Nature will abide. Nature will adapt. Nature will evolve. This pleases me.

Wild Turkeys Have Adapted to Suburban, Urban Living

By 1851, wild turkeys had been hunted to extinction in Massachusetts. But now, they're making a comeback, in an unexpected way:

"The turkeys are spreading through suburbia. Wild turkeys, once eliminated in Massachusetts, are flourishing from Plymouth to Concord and - to the surprise of some wildlife officials - making forays into densely populated suburban and urban areas, including parts of Boston, Cambridge and, most recently, Brookline."

"Who knew? The last time there were turkeys in Massachusetts there weren't a whole heck of a lot of suburbs."

Read more at Boston.com

My response: Get used to it. Have the police and animal control weed out the aggressive ones, teach the human population how to behave around the turkey population. Let them live in our urban jungles, and enjoy this little piece of nature adapting to us.

Now, if we could just get a campaign started to get them reinstated as the national bird, like Ben Franklin wanted...

From: [identity profile] bluebear2.livejournal.com


It's pretty neat how creatures adapt. It used to be that the mere presence of a small town of people caused bald eagles to leave and nowadays we see them circling overhead above metro Vancouver looking for rats.

From: [identity profile] kadyg.livejournal.com


In similar news: There are coyotes in Golden Gate Park. This pleases me greatly, even more so when I found out that SF Animal Control has an official hands-off policy regarding them - unless they get aggressive which has only happened once that I know of.

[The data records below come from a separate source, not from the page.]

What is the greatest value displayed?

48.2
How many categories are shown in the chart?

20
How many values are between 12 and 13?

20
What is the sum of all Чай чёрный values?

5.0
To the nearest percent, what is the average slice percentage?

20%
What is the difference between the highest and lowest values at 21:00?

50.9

From: [identity profile] bluebear2.livejournal.com


There are coyotes within Vancouver now and they sometimes eat people's pets.

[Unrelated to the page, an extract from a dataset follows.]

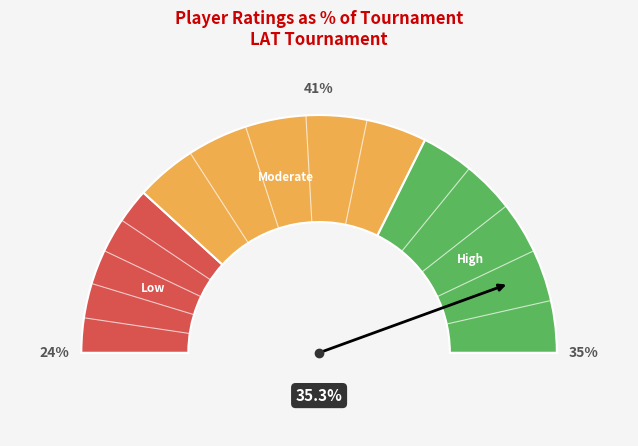

Which slice is the largest?

Kabanov Nikolai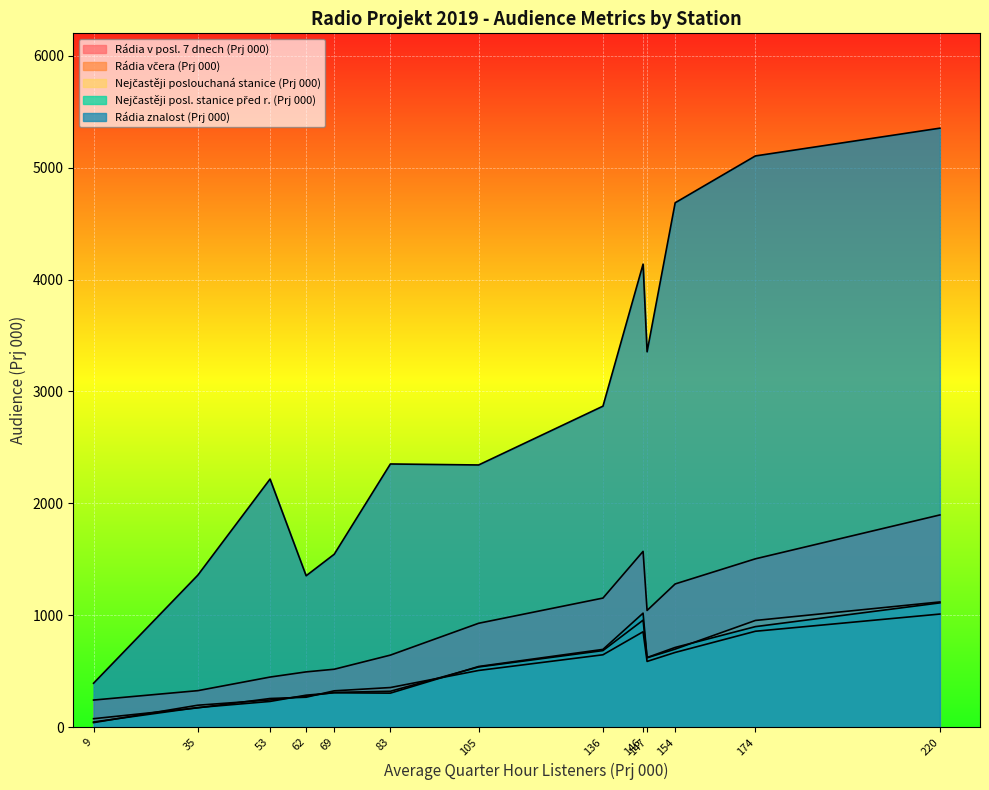

What is the greatest value displayed?

5352.7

From: [identity profile] kevynjacobs.livejournal.com

Coyote Anecdote


When I was in high school (back when Reagan was president of the U.S.), we lived on the Fort Irwin military base out in the middle of California's Mojave Desert. We had a bunch of coyotes that hung around the housing area, living off of garbage and pets.

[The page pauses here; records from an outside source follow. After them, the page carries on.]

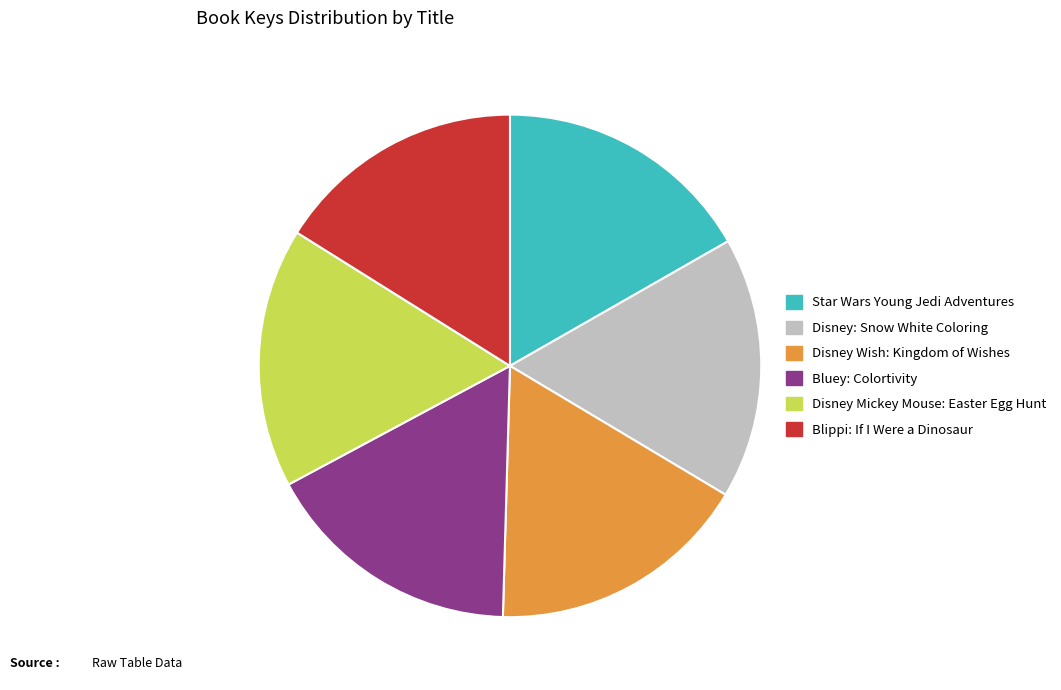

How many segments does this pie chart have?

6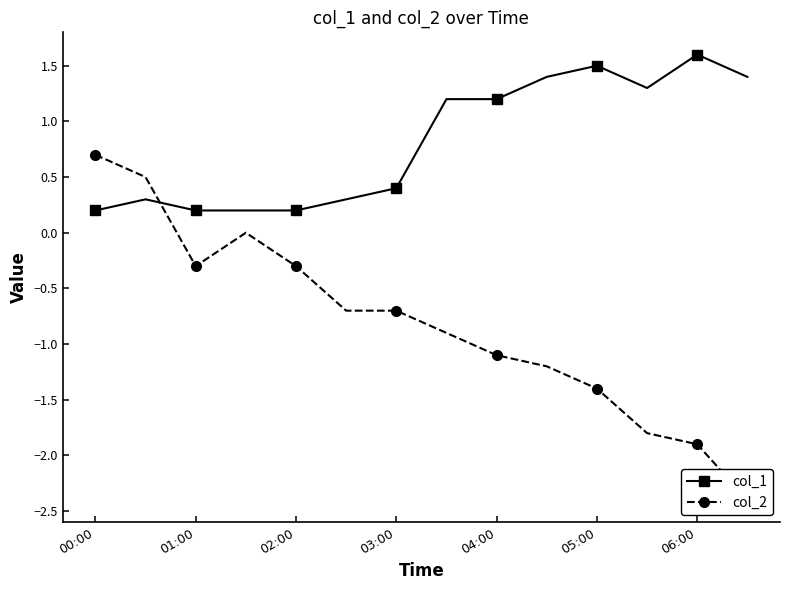

Which series has the largest range (max minus min)?

col_2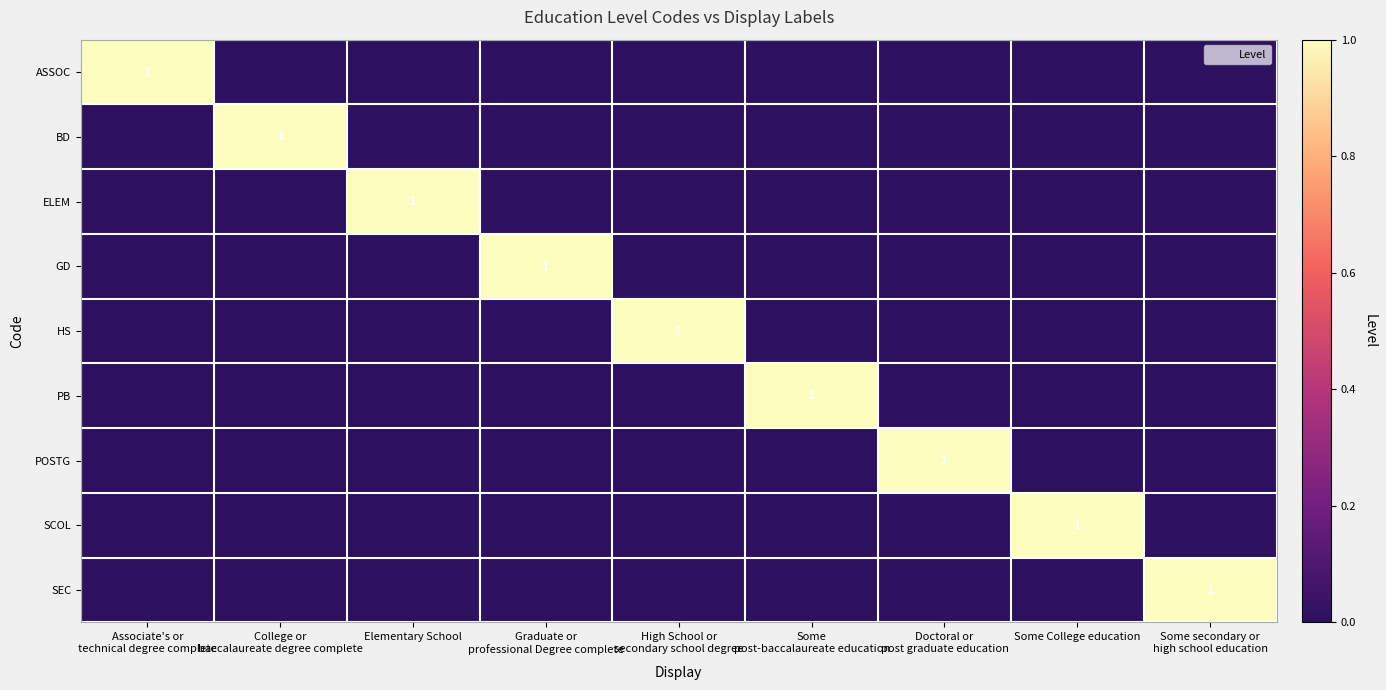

Is the value of ELEM at Doctoral or post graduate education greater than the value of HS at College or baccalaureate degree complete?

No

My best friend in high school was the son of the Chief of Military Police on the base, and one day he and his family were enjoying a nice day in their back yard with their 13-year-old arthritic toy poodle. In broad daylight, with the whole family there to witness it, a coyote ran up, grabbed Shah in his jaws, and ran off into the desert. Needless to say, the family was horrified, and they never saw the poodle again. Pretty traumatic.

The next day, all of the MPs on the base had orders to shoot all coyotes on sight (up until then, they just ignored them).

Interesting thing is, my mother (a Major at the time) got in trouble over this. Mom has a soft touch for animals -- any animals -- and always feeds the stray critters that come around. Dogs, cats, birds, foxes, deer, and yes, coyotes. One night, the MPs caught her feeding the coyotes in our back yard (we lived just around the corner from where the poodle-snatching took place). Mom would put food out in the yard, then stand on the porch and talk to the coyotes who would come to eat her offerings.

Needless to say, the MPs and my friend's family were *NOT* amused. Mom was lucky to get off with just a stern warning.

She still does it to this day, feeding the critters. She's the kind of person who always has about 20 stray cats hanging around (outdoors only), lots of bid and squirrel feeders (which keeps the stray cats happy) and a big salt block in the yard for the deer to lick. She even has a fox that beds in one of her shrubs near the front porch.

I take after her. Some of my neighbours don't like me because I feed the neighbourhood birds, the cats & dogs, the raccoons... I'm always throwing stale bread and food scraps into the side yard.